━━ MATERIAL TO PROCESS ━━

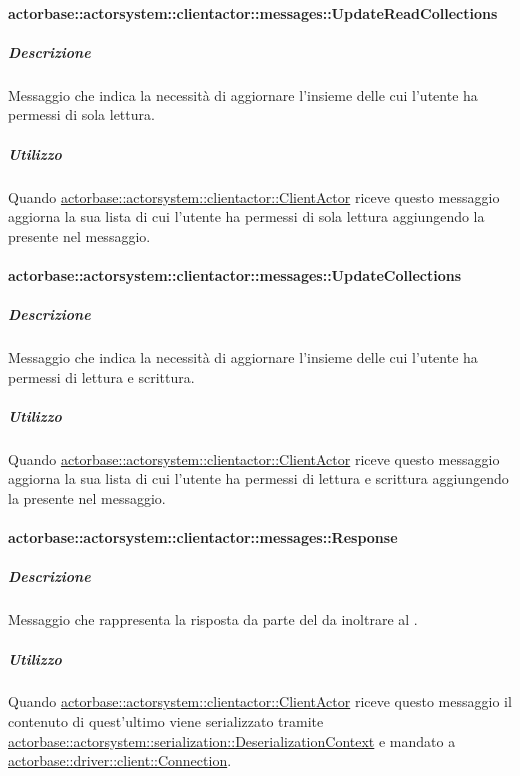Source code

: \documentclass{scalatekids-article}
\begin{document}
\paragraph{actorbase::actorsystem::clientactor::messages::UpdateReadCollections}
\label{sec:actorbase::actorsystem::clientactor::messages::UpdateReadCollections}

\subparagraph{Descrizione}

Messaggio che indica la necessità di aggiornare l'insieme delle
 cui l'utente ha permessi di sola lettura.

\subparagraph{Utilizzo}

Quando \hyperref[sec:actorbase::actorsystem::clientactor::ClientActor]{actorbase::actorsystem::clientactor::ClientActor}
riceve questo messaggio aggiorna la sua lista di 
cui l'utente ha permessi di sola lettura aggiungendo la
 presente nel messaggio.

\paragraph{actorbase::actorsystem::clientactor::messages::UpdateCollections}
\label{sec:actorbase::actorsystem::clientactor::messages::UpdateCollections}

\subparagraph{Descrizione}

Messaggio che indica la necessità di aggiornare l'insieme delle
 cui l'utente ha permessi di lettura e scrittura.

\subparagraph{Utilizzo}

Quando \hyperref[sec:actorbase::actorsystem::clientactor::ClientActor]{actorbase::actorsystem::clientactor::ClientActor}
riceve questo messaggio aggiorna la sua lista di 
cui l'utente ha permessi di lettura e scrittura aggiungendo
la  presente nel messaggio.

\paragraph{actorbase::actorsystem::clientactor::messages::Response}
\label{sec:actorbase::actorsystem::clientactor::messages::Response}

\subparagraph{Descrizione}

Messaggio che rappresenta la risposta da parte del  da inoltrare
al .

\subparagraph{Utilizzo}

Quando \hyperref[sec:actorbase::actorsystem::clientactor::ClientActor]{actorbase::actorsystem::clientactor::ClientActor}
riceve questo messaggio il contenuto di quest'ultimo viene serializzato tramite
\hyperref[sec:actorbase::actorsystem::serialization::DeserializationContext]{actorbase::actorsystem::serialization::DeserializationContext}
e mandato a \hyperref[sec:actorbase::driver::client::Connection]{actorbase::driver::\allowbreak{}client::\allowbreak{}Connection}.
\end{document}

━━━

Write out the lines from the start of the material to the line with "cui l'utente ha permessi di sola lettura.", inclusive and exactly. Skip the pictures.

Source code

: \documentclass{scalatekids-article}
\begin{document}
\paragraph{actorbase::actorsystem::clientactor::messages::UpdateReadCollections}
\label{sec:actorbase::actorsystem::clientactor::messages::UpdateReadCollections}

\subparagraph{Descrizione}

Messaggio che indica la necessità di aggiornare l'insieme delle
 cui l'utente ha permessi di sola lettura.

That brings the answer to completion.